Mark continues his attempt to make sense of the world for his grandson – and for himself. Theo was six months old at the time.
I have never been good at heights, edges, ledges, precipitous drops that draw you dizzyingly forwards, buckle your knees, threaten to pitch you down.
Which is a great shame because, as I’ve discovered, so much of the world is best seen from on high.
I’m okay behind the safety of glass in tall buildings: we were on top of The Shard last year on a perfect cloudless February day with all of London spread in hushed miniature majesty far beneath us. I’m fine in planes: we landed recently at Gatwick, circling over the patchwork of Sussex with views that stretched like an invitation all the way home to Brighton. I can even cope in a hot air balloon: we rose before dawn, crossed the dark waters of the Nile in a thrumming boat and then in a creaking basket climbed hissingly into the air above the Valley of the Kings as the sun slowly rose.
But put me on a path that winds narrowly along a Dorset cliff top, or on the open iron-work of the Santa Justa elevator tower in Lisbon, or on the low-walled platform at the top St Paul’s and it’s another matter. I can taste the tension, feel a rigid clumsiness suddenly in my legs, my breath coming shorter.
Under the circumstances, you would think I would avoid such places. And yet I keep ending up precisely where I don’t want to be because, as my wife insists, you must always climb to the highest point. And anyway, she says cheerfully, it’s aversion therapy: good for me.
While I’m not so sure about the ‘therapy’ – there has been no discernible improvement despite years of her most conscientious efforts – I know that she’s right about aiming high. Metaphorically, of course, but literally too.
Because the world does look a better place from above. And part of the reason for that, I think, is because you can understand it more.

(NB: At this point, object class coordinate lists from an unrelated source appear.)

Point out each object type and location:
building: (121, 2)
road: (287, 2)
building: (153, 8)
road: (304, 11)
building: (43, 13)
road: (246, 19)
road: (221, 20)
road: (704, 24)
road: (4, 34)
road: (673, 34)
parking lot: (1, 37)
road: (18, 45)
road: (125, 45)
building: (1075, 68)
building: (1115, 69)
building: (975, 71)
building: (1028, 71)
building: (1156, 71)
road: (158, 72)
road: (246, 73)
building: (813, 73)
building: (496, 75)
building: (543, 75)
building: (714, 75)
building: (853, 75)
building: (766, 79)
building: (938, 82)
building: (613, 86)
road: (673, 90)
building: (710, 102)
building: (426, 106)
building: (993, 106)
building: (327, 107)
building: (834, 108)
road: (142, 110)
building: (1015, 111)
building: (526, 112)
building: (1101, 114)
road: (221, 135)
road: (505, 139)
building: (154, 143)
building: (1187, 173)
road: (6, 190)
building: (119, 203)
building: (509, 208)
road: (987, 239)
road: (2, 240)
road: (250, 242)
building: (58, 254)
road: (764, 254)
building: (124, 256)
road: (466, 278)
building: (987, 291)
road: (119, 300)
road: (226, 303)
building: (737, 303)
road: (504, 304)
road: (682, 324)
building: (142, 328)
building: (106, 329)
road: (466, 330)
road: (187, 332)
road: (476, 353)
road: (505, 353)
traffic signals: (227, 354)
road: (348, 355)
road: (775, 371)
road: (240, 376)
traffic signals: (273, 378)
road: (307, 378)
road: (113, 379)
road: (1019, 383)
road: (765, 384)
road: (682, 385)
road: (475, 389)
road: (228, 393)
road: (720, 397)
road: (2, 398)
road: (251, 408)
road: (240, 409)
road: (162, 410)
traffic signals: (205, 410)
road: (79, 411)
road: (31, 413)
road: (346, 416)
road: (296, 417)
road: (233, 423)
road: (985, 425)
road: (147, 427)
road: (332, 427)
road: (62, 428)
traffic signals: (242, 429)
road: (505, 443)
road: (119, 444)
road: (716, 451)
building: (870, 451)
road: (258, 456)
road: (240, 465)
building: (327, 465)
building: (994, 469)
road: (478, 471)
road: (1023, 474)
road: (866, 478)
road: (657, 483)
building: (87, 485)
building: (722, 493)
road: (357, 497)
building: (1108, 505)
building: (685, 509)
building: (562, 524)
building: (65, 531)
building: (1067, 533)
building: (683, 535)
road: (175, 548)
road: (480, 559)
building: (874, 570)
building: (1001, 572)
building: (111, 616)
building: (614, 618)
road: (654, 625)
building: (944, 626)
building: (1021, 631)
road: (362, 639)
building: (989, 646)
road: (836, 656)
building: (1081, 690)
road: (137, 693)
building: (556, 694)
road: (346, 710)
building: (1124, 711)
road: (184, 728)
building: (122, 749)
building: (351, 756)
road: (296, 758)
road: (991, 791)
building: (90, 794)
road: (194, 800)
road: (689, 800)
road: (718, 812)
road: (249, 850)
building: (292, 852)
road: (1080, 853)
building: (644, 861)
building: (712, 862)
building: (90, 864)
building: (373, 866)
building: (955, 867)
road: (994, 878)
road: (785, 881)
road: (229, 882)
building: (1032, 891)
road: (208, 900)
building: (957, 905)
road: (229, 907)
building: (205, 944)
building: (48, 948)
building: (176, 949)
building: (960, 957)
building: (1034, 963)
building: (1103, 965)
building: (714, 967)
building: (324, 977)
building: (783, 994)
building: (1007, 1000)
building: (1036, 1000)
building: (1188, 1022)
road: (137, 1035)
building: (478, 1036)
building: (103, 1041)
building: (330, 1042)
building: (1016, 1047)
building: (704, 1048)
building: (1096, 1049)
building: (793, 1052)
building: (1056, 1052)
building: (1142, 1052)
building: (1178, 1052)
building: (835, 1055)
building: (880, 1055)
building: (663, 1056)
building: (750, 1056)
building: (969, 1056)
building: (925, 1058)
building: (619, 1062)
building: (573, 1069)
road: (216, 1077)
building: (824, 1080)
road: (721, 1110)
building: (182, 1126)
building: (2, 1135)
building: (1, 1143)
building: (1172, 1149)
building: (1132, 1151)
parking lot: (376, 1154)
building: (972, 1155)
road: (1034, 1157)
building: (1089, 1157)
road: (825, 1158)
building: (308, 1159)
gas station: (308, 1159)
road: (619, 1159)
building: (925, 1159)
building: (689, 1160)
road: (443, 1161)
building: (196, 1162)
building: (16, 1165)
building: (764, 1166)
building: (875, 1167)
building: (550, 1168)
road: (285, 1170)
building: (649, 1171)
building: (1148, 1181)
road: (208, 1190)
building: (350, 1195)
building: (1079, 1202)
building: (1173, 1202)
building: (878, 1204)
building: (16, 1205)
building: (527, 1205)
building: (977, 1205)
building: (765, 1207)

From the top of a tower, you can see a city’s topography, of course; it’s hills and hollows, the river running through. But you can also glimpse something of its evolution, its history in a way you rarely can from the ground: there’s the old town, hunched around the cathedral, it’s mediaeval streets narrowly climbing the hill, it’s later broad avenues and great squares opening to the river. And there, beyond, is the commercial district, rooted in the nineteenth century, studded now with tall glass palaces, gleaming monuments to success. And out further still, where the trams and buses haltingly run, is the distant residential sprawl.
Something similar is true in the country. From the top of a hill, not only can you appreciate the roll and sweep of the landscape you can also see for the first time why that village – the one you walked through an hour before – was built just there. In the hook of the river, in the lee of that hill.

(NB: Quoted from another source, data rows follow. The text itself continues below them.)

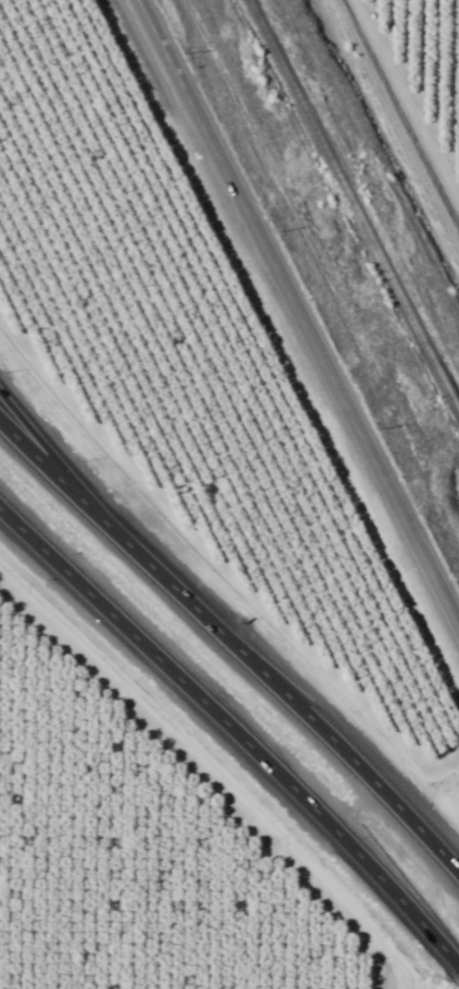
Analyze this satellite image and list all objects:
road: (410, 94)
road: (396, 122)
railway: (353, 206)
road: (297, 315)
road: (48, 446)
road: (234, 633)
road: (234, 728)
road: (213, 768)

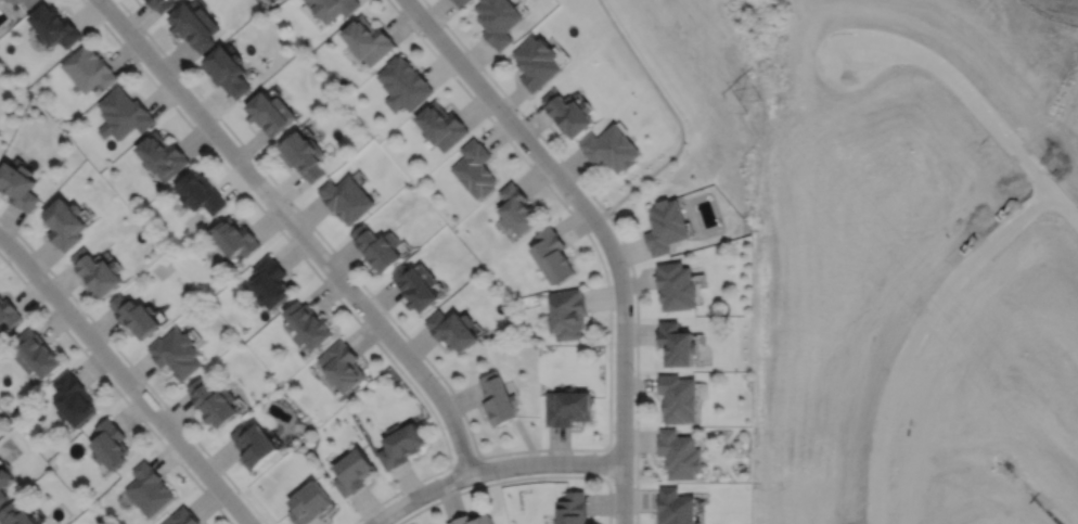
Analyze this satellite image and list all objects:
building: (8, 0)
building: (25, 2)
building: (461, 3)
building: (161, 5)
building: (331, 8)
building: (498, 21)
building: (193, 27)
building: (54, 28)
building: (367, 41)
building: (537, 64)
building: (89, 69)
building: (226, 73)
park: (683, 74)
road: (952, 84)
building: (404, 85)
power tower: (750, 105)
building: (570, 114)
building: (123, 115)
building: (268, 115)
road: (677, 119)
building: (441, 127)
road: (518, 131)
road: (547, 144)
road: (210, 149)
building: (612, 150)
building: (161, 153)
building: (302, 158)
building: (476, 167)
building: (19, 187)
building: (200, 190)
building: (347, 197)
building: (518, 207)
road: (1060, 208)
building: (666, 224)
building: (66, 226)
road: (298, 230)
building: (235, 236)
building: (380, 245)
building: (554, 253)
building: (98, 269)
building: (270, 280)
building: (420, 284)
building: (676, 284)
building: (8, 311)
building: (569, 312)
building: (136, 314)
building: (307, 324)
building: (455, 328)
road: (907, 330)
building: (676, 343)
building: (177, 352)
building: (36, 353)
building: (343, 365)
road: (135, 369)
road: (125, 379)
road: (115, 388)
road: (622, 397)
building: (679, 397)
building: (73, 398)
building: (502, 398)
building: (215, 401)
building: (569, 407)
road: (636, 415)
road: (437, 421)
building: (110, 444)
building: (254, 444)
building: (401, 444)
road: (513, 452)
building: (679, 453)
road: (464, 461)
road: (608, 463)
road: (492, 469)
building: (354, 471)
road: (519, 478)
building: (4, 483)
building: (149, 489)
building: (311, 503)
building: (675, 507)
building: (574, 508)
building: (16, 515)
building: (183, 517)
building: (475, 520)

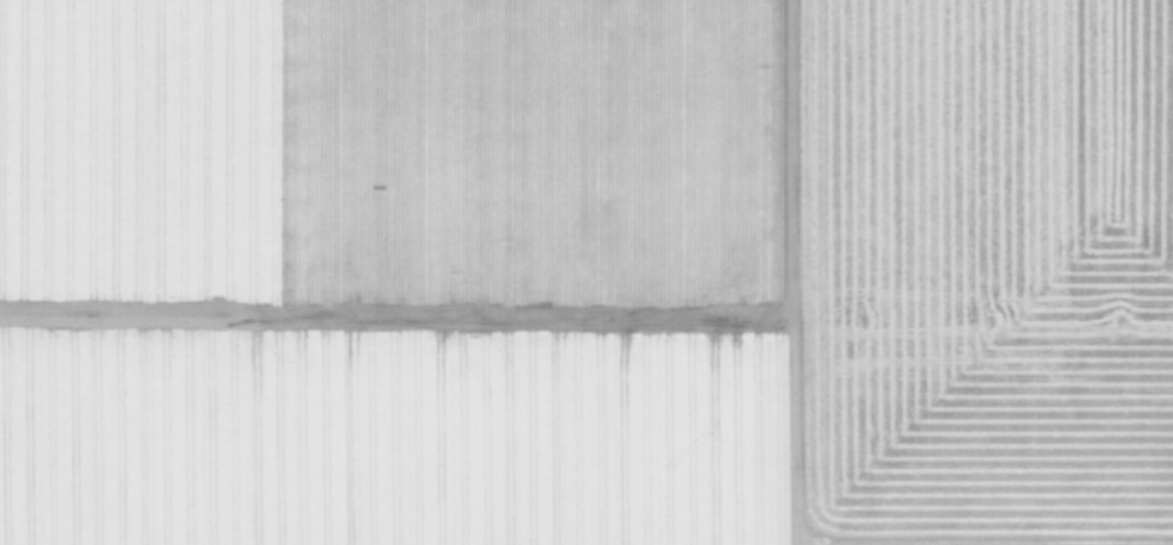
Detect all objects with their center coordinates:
crop: (586, 272)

So you can make better sense of the world from on high. It looks meant; ordered in a way that you perhaps hadn’t suspected.

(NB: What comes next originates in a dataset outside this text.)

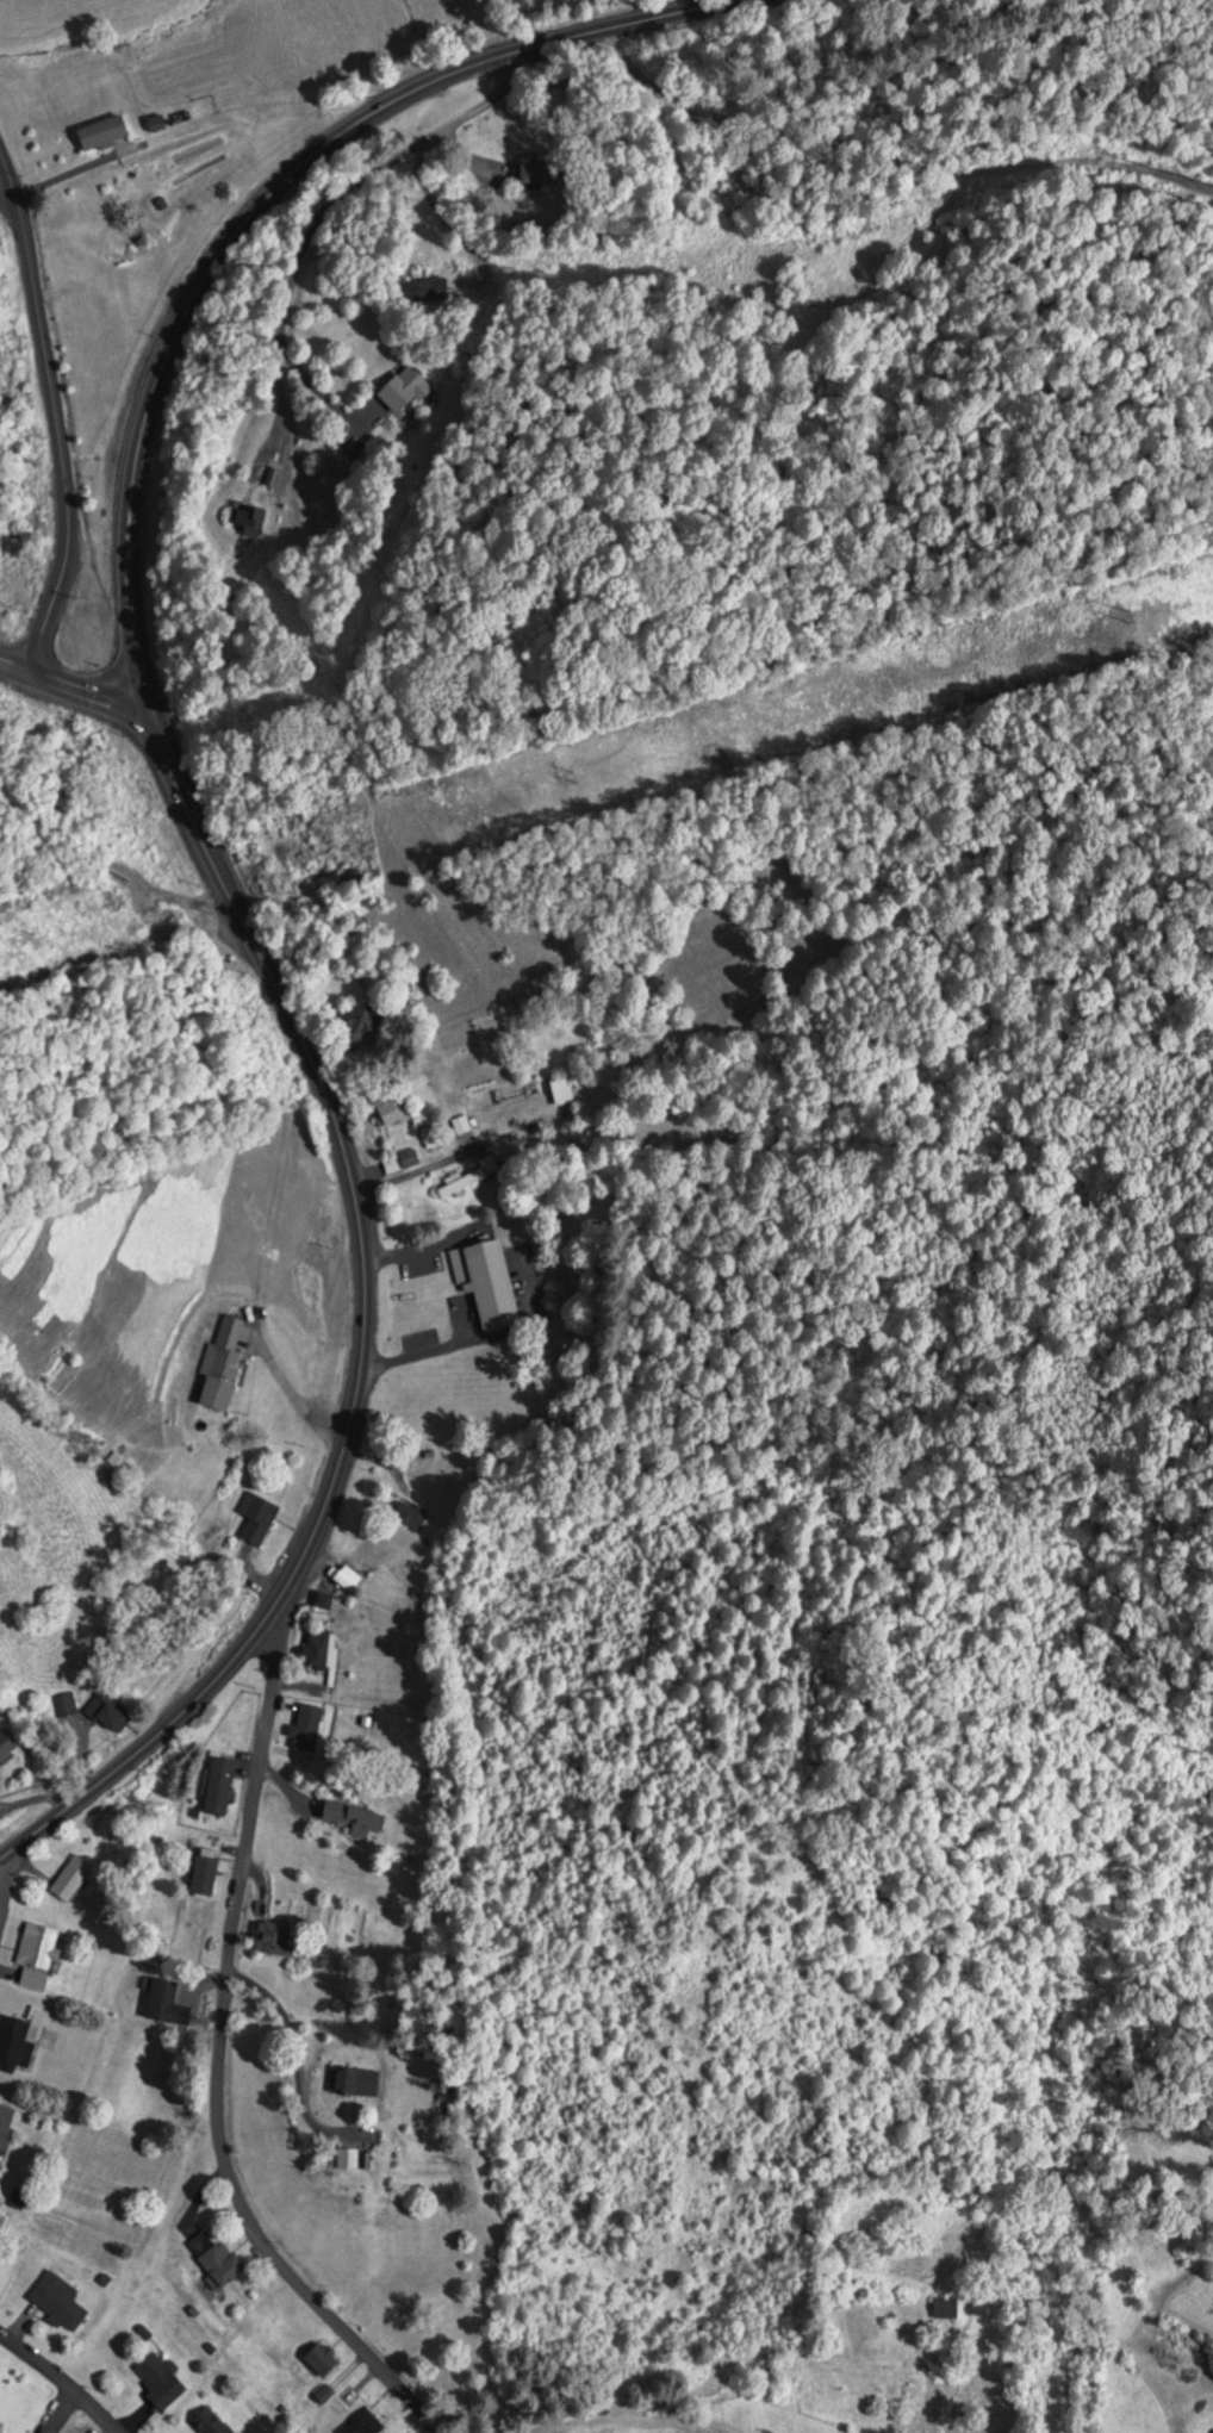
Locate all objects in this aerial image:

It can look beautiful too, defying description. In the Lake District, after a breathless climb, we ate a picnic and watched transfixed as the shadows of clouds danced on the hills around us; in Spain’s Sierra Nevada, more breathless still, we sat in awe, silenced by the plain that extended further than the eye could see.
I could go on. There are so many such memories I hold tight.
But too often there’s that anxiety too: that vertiginous tension, the sudden lurch and churn of the stomach.
And curiously, it’s an anxiety not just for myself but for others too. In fact it’s worse with others. I am more afraid of my wife falling, than I am for myself. I always ask her to stop yards short of where she would choose adventurously to go. I have to keep her safe, feel that I am keeping her safe.
And it’s not just an anxiety for those I love, it’s for strangers too.
The Cliffs of Moher in Ireland’s County Clare rise sheer for more than two hundred metres from the sea: on the day we visited, there were people lying on the grass on the very edge, peering over and down to the crashing waters below. It was physically uncomfortable for me to watch; it made me feel precarious, unsafe. I had to turn away.
Where this comes from, I have no idea. All I know is that it has been with me almost from the beginning.
My mother has a distinct memory of one day nearly sixty years ago on the towering cliff tops of Beachy Head in Sussex. I was little more than a toddler and, as we walked in the summer sunshine, I apparently suddenly became alarmed, agitated and finally inconsolable.
The cause? Someone had ventured too close to the cliff edge.
So even then it was with me. I have carried it from childhood and I would not have wished it so.
Which brings me at last to you, Theo.
Such fears can, I think, be contagious. And I would not have you catch it from me.
And so a promise.
In the same way that even now, at seven months old, you are learning to swim so that water will hold no terrors, what we are going to do is this.
Wherever we are, I will bury my fears deep and we will always take you high to show you the glory of the world from above. And then we’ll be sure to make you laugh. So that all you’ll ever know is the joy of it.